SolarWinds appears off the hook over a U.S. Securities and Exchange Commission (SEC) lawsuit accusing the company and its CISO of defrauding investors by way of lax cybersecurity practices after a federal judge dismissed the case.
In New York City on Thursday, U.S. Federal Judge Paul Engelmayer dismissed most of the SEC’s lawsuit alleging Solar Winds concealed its security vulnerabilities before and after a Russia-linked cyberattack that also impacted parts of the U.S. federal government, Reuters reported.
More on the SEC's new disclosure rules and what they mean to MSSPs
The SEC alleged that SolarWinds hid the cybersecurity viability of its products before the attack and downplayed the attack's severity after it occurred. The court’s 107-page decision dismissed all claims against SolarWinds and Chief Information Security Officer Timothy Brown, which pertained to statements he made after the attack. Brown reportedly said the comments were made in “hindsight and speculation.”
It’s rare for the SEC to sue public company executives. A CISO like Brown is not closely involved in preparing financial statements. Perhaps the SEC will be more cautious in how it pursues future such cases. Regardless, how might the future of MSSPs and MSPs factor into the ruling?
Attorney Eric Tilds told MSSP Alert that the ruling is certainly a blow to the SEC’s efforts to opine of the cybersecurity practices of SEC-regulated companies
"The good news is that most, but not all, of the claims against SolarWinds’ CISO Timothy Brown were dismissed, under the theory that Brown’s bosses were ultimately responsible for the allegedly erroneous SEC filings," Tilds said. "I don’t think this is the end of SEC enforcement actions in this arena, although this shows that the SEC should likely rethink its 'shotgun' approach to cases like these and instead apply a narrower focus."
In seeking dismissal of the case, SolarWinds contended that documents, including its self-assessments performed under the National Institute of Standards and Technology (NIST) framework, show a robust cybersecurity program.
“We are pleased that Judge Engelmayer has largely granted our motion to dismiss the SEC’s claims," a SolarWinds spokesperson told MSSP Alert. "We look forward to the next stage, where we will have the opportunity for the first time to present our own evidence and to demonstrate why the remaining claim is factually inaccurate. We are also grateful for the support we have received thus far across the industry, from our customers, from cybersecurity professionals, and from veteran government officials who echoed our concerns, with which the court agreed."
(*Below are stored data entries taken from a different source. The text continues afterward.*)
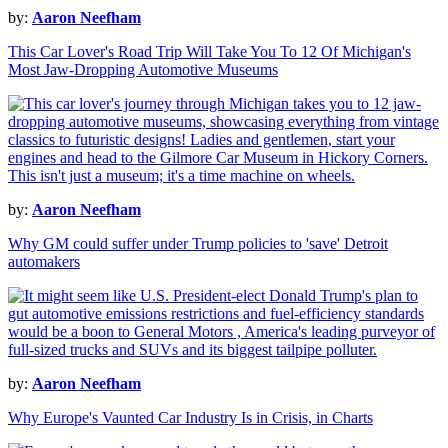
by:
Aaron Neefham
This Car Lover's Road Trip Will Take You To 12 Of Michigan's
Most Jaw-Dropping Automotive Museums
by:
Aaron Neefham
Why GM could suffer under Trump policies to 'save' Detroit
automakers
by:
Aaron Neefham
Why Europe's Vaunted Car Industry Is in Crisis, in Charts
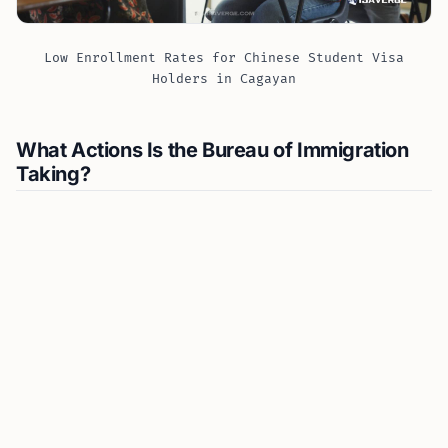
Low Enrollment Rates for Chinese Student Visa
Holders in Cagayan
What Actions Is the Bureau of Immigration
Taking?
Tansingco has called for a high-level meeting with the
Commission on Higher Education (CHED) and other
relevant agencies to clarify roles and ensure foreign
students are genuinely using their visa for
educational purposes. He emphasizes the importance
of regular reporting by schools that accept
international students
, as mandated.
“We have requested the high-level meeting to
reiterate our previous requests for immediate joint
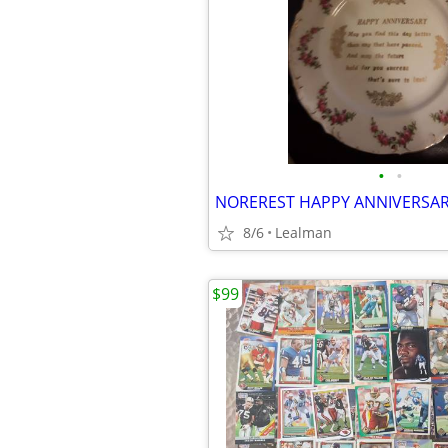
•
•
NOREREST HAPPY ANNIVERSAR
8/6
Lealman
$99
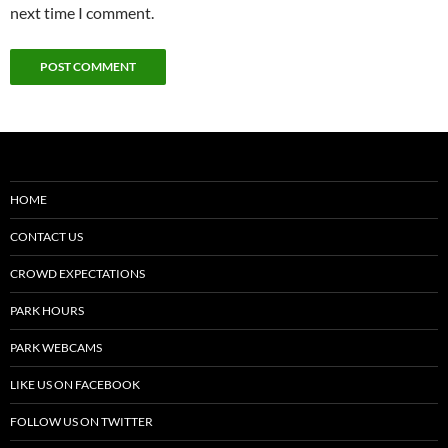
next time I comment.
HOME
CONTACT US
CROWD EXPECTATIONS
PARK HOURS
PARK WEBCAMS
LIKE US ON FACEBOOK
FOLLOW US ON TWITTER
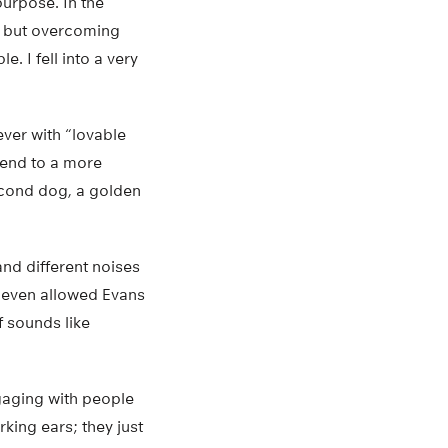
purpose. In the
ld, but overcoming
. I fell into a very
ever with “lovable
iend to a more
second dog, a golden
nd different noises
s even allowed Evans
f sounds like
ngaging with people
rking ears; they just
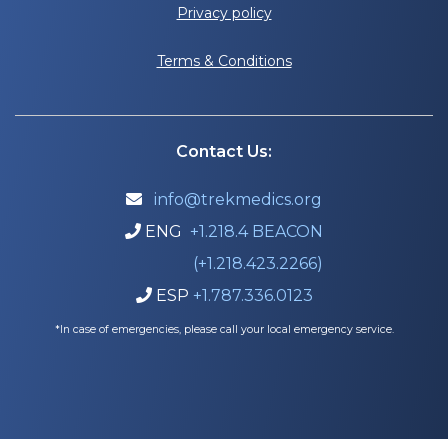
Privacy policy
Terms & Conditions
Contact Us:
info@trekmedics.org

ENG
+1.218.4 BEACON

(+1.218.423.2266)
ESP
+1.787.336.0123

*In case of emergencies, please call your local emergency service.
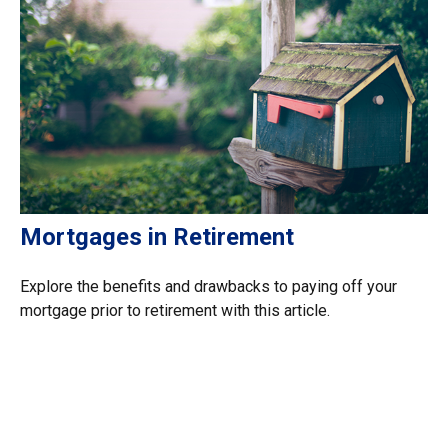
Mortgages in Retirement
Explore the benefits and drawbacks to paying off your
mortgage prior to retirement with this article.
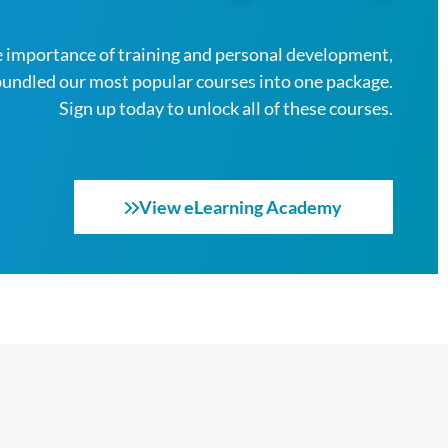
 importance of training and personal development,
bundled our most popular courses into one package.
Sign up today to unlock all of these courses.
View eLearning Academy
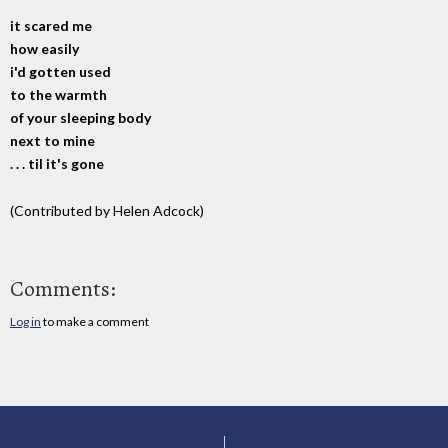
it scared me
how easily
i'd gotten used
to the warmth
of your sleeping body
next to mine
. . . til it's gone
(Contributed by Helen Adcock)
Comments:
Log in
to make a comment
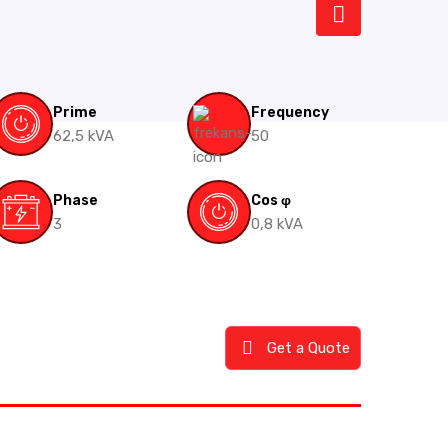
Prime
Frequency
62,5 kVA
50
Phase
Cos φ
3
0,8 kVA
Get a Quote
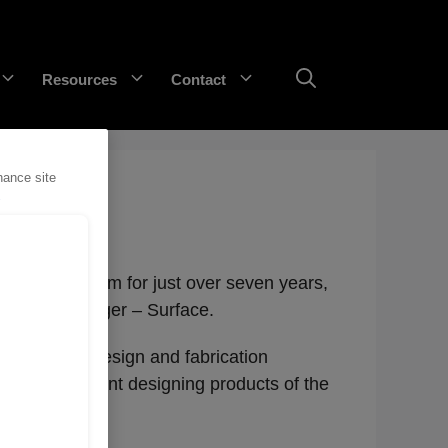
Resources
Contact
hance site
GET Trakka™
Titan 3330™
rt of the team for just over seven years,
Category Manager – Surface.
 career in design and fabrication
ng environment designing products of the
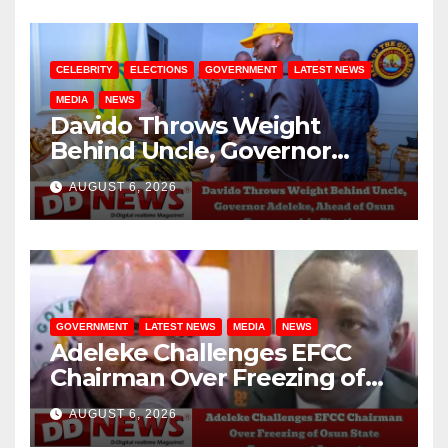
CELEBRITY
ELECTIONS
GOVERNMENT
LATEST NEWS
MEDIA
NEWS
Davido Throws Weight
Behind Uncle, Governor
Adeleke, Ahead of Osun
AUGUST 6, 2026
Governorship Election
GOVERNMENT
LATEST NEWS
MEDIA
NEWS
Adeleke Challenges EFCC
Chairman Over Freezing of
Osun State Government
AUGUST 6, 2026
Account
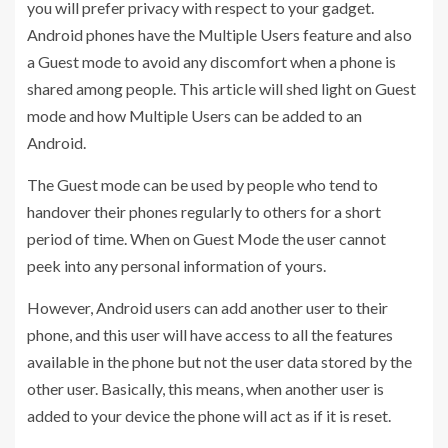
you will prefer privacy with respect to your gadget.
Android phones have the Multiple Users feature and also
a Guest mode to avoid any discomfort when a phone is
shared among people. This article will shed light on Guest
mode and how Multiple Users can be added to an
Android.
The Guest mode can be used by people who tend to
handover their phones regularly to others for a short
period of time. When on Guest Mode the user cannot
peek into any personal information of yours.
However, Android users can add another user to their
phone, and this user will have access to all the features
available in the phone but not the user data stored by the
other user. Basically, this means, when another user is
added to your device the phone will act as if it is reset.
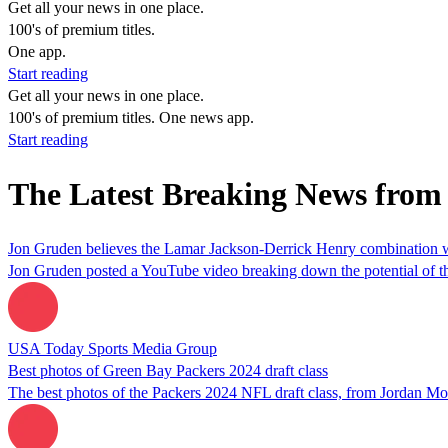
Get all your news in one place.
100's of premium titles.
One app.
Start reading
Get all your news in one place.
100's of premium titles. One news app.
Start reading
The Latest Breaking News from
Jon Gruden believes the Lamar Jackson-Derrick Henry combination w
Jon Gruden posted a YouTube video breaking down the potential of t
USA Today Sports Media Group
Best photos of Green Bay Packers 2024 draft class
The best photos of the Packers 2024 NFL draft class, from Jordan M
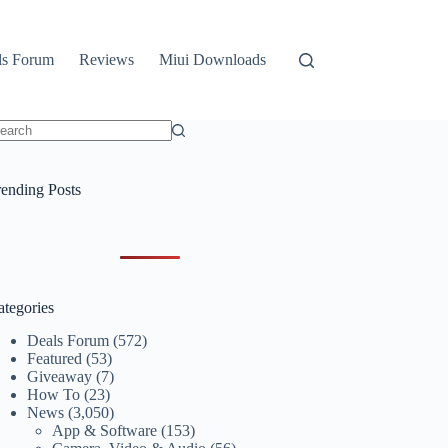
ls Forum
Reviews
Miui Downloads
o
sults
rending Posts
ategories
Deals Forum
(572)
Featured
(53)
Giveaway
(7)
How To
(23)
News
(3,050)
App & Software
(153)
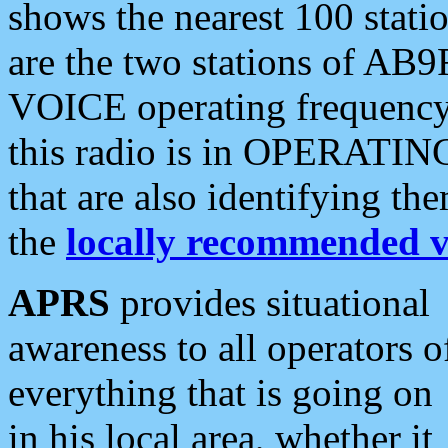
shows the nearest 100 statio
are the two stations of AB9
VOICE operating frequency i
this radio is in OPERATING 
that are also identifying t
the
locally recommended v
APRS
provides situational
awareness to all operators o
everything that is going on
in his local area, whether it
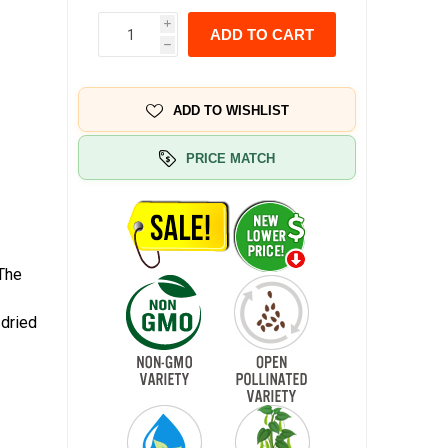
i
ADD TO CART
h
ADD TO WISHLIST
PRICE MATCH
 The
 dried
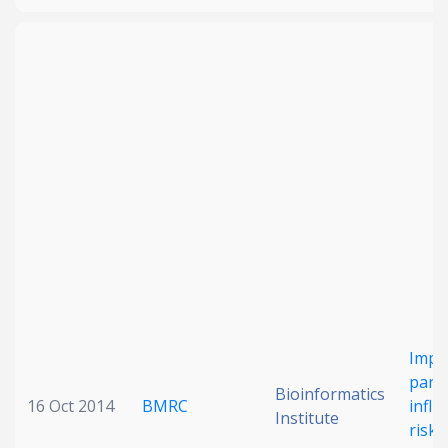
Impr
pand
Bioinformatics
16 Oct 2014
BMRC
influ
Institute
risk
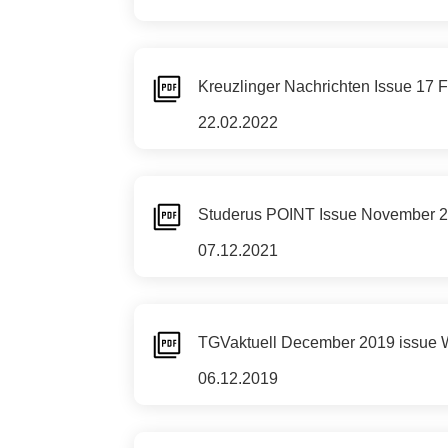
Kreuzlinger Nachrichten Issue 17
22.02.2022
Studerus POINT Issue November 2021
07.12.2021
TGVaktuell December 2019 issue Wit
06.12.2019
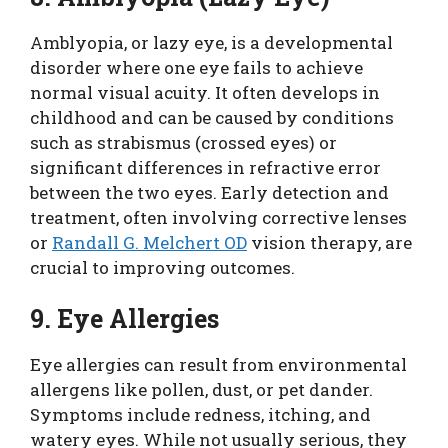
Amblyopia, or lazy eye, is a developmental
disorder where one eye fails to achieve
normal visual acuity. It often develops in
childhood and can be caused by conditions
such as strabismus (crossed eyes) or
significant differences in refractive error
between the two eyes. Early detection and
treatment, often involving corrective lenses
or
Randall G. Melchert OD
vision therapy, are
crucial to improving outcomes.
9. Eye Allergies
Eye allergies can result from environmental
allergens like pollen, dust, or pet dander.
Symptoms include redness, itching, and
watery eyes. While not usually serious, they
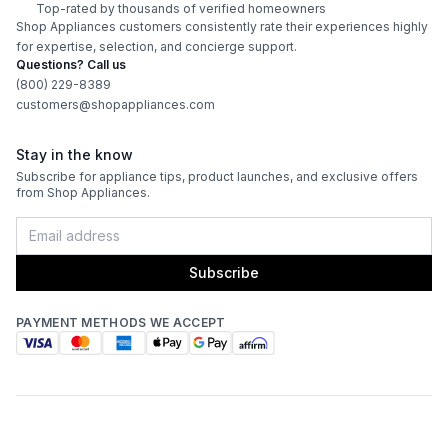
Top-rated by thousands of verified homeowners
Shop Appliances customers consistently rate their experiences highly
Works with Alexa
:
No
for expertise, selection, and concierge support.
Questions? Call us
Works with Google Assistant
:
No
(800) 229-8389
customers@shopappliances.com
Technical Details
Stay in the know
Subscribe for appliance tips, product launches, and exclusive offers
Voltage
:
120 Volts
from Shop Appliances.
Amps
:
15
Subscribe
Flush Installation
:
No
PAYMENT METHODS WE ACCEPT
Depth Without Door
:
23 5/8"
Door In Door
:
No
Dual Ice Maker
:
No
Malicious Code Lurked for Months
In the infamous December 2020 attack, hackers targeted Austin, Texas-based SolarWinds by deploying malicious code into its Orion IT remote monitoring and management (RMM) software used by thousands of businesses and government agencies worldwide. Russian operative Cozy Bear/Nobelium, which reportedly made away with vital information, is widely named as the attackers.
Roughly 18,000 SolarWinds customers among a total of more than 30,000 had downloaded the malware-infected software, though the number of fully compromised victims ended up in the hundreds. IT companies and telecoms were included in the infiltration. The U.S. Departments of Commerce, Energy, Homeland Security, State and Treasury were compromised before the attack was revealed in December 2020.
It's widely believed that attackers first gained access in September 2019 through a third-party user with access to SolarWinds’ IT systems. As the attack was not publicly discovered or reported until December 2020, attackers may well have had 14 or more months of unfettered access.